En la ejecución del el Programa Nacional Integral de Sustitución de Cultivos de Uso Ilícito (pnis) se ha hecho evidente la violación a los acuerdos individuales y colectivos en que se soporta. Producto de ello, la erradicación voluntaria se ha ralentizado de manera abrupta y han sobrevenido más homicidios cuyas víctimas han afectado notoriamente al campesinado cocalero.
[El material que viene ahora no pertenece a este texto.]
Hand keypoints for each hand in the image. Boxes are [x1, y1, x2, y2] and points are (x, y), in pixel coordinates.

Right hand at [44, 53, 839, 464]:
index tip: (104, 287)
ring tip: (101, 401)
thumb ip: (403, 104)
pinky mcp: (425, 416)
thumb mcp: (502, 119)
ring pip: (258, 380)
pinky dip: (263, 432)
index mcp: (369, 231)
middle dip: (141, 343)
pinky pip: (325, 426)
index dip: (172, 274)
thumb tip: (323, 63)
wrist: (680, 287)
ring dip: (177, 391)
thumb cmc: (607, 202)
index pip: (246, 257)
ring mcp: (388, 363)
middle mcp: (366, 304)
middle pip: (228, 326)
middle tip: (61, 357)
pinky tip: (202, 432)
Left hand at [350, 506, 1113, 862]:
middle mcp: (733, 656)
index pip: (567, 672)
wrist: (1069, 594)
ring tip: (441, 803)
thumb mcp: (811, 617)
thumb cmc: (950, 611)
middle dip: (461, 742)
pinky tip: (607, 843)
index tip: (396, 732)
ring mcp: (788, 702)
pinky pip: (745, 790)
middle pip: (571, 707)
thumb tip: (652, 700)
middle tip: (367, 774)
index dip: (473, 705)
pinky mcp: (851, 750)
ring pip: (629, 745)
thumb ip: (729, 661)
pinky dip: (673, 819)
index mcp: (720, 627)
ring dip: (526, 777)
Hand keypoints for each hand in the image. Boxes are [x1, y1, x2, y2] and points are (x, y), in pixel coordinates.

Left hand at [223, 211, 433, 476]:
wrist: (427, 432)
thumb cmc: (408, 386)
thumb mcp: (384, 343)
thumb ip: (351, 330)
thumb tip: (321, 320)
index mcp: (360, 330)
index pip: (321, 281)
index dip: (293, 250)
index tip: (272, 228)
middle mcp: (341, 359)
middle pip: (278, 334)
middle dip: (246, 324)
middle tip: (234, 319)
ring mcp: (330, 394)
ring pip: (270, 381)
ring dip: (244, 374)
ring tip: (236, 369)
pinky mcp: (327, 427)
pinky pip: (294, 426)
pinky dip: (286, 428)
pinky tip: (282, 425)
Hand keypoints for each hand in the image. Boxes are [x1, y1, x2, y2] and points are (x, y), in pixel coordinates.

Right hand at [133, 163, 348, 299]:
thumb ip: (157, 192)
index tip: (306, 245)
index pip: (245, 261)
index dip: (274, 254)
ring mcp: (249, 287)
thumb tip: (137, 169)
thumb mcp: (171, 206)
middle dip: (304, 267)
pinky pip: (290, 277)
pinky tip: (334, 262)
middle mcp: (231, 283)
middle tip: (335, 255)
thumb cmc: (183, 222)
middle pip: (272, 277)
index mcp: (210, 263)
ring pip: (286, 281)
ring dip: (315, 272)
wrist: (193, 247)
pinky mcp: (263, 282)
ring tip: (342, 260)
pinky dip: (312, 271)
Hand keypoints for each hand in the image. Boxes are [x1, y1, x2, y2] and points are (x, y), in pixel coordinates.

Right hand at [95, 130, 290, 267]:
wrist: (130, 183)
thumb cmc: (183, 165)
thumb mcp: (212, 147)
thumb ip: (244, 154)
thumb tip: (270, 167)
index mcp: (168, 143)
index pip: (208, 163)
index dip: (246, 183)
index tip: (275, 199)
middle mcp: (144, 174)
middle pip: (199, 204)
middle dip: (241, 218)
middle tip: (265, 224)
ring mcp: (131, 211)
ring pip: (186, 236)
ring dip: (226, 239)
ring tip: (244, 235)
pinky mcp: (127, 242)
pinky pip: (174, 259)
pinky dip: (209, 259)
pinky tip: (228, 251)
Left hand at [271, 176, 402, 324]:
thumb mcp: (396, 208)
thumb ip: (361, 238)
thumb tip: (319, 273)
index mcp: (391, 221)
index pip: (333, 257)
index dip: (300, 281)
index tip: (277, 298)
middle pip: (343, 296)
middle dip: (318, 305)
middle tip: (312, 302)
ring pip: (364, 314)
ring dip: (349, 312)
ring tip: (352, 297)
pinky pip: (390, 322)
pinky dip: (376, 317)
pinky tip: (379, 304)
No es de extrañar que ante la Corte Constitucional cursen acciones de tutela que denuncian la vulneración del derecho a la vida, de otros derechos conexos y de las reglas del Derecho Internacional Humanitario en relación con la vida e integridad de la población civil.
Más de 100.000 personas, entre ellas millares de menores de edad y adolescentes, mueren anualmente debido a sobredosis de fentanilo en los Estados Unidos. Esta sustancia, en sus diferentes presentaciones, encabeza la Lista I que la Convención Única de 1961 sobre Estupefacientes catalogó como sustancias “sujetas a todas las medidas de fiscalización”. En esta lista se encuentran tanto la cocaína como las hojas de coca, y en las otras dos listas hay fármacos para los que estas medidas no son tan drásticas.
Luego de seis décadas bajo el signo de la prohibición, el balance de la política de drogas es negativo desde donde se le mire. Más adictos y más víctimas incautas que han muerto por sobredosis están asociadas positivamente por el engrosamiento de los carteles cuyos miembros asesinan y corrompen por doquier en defensa de sus ganancias ilegales.
En este libro se proponen balances y se sugieren iniciativas de cambio a la política a fin de contener los circuitos perversos de la prohibición, comenzando por la adhesión a un relato que está en boga: coca no es cocaína.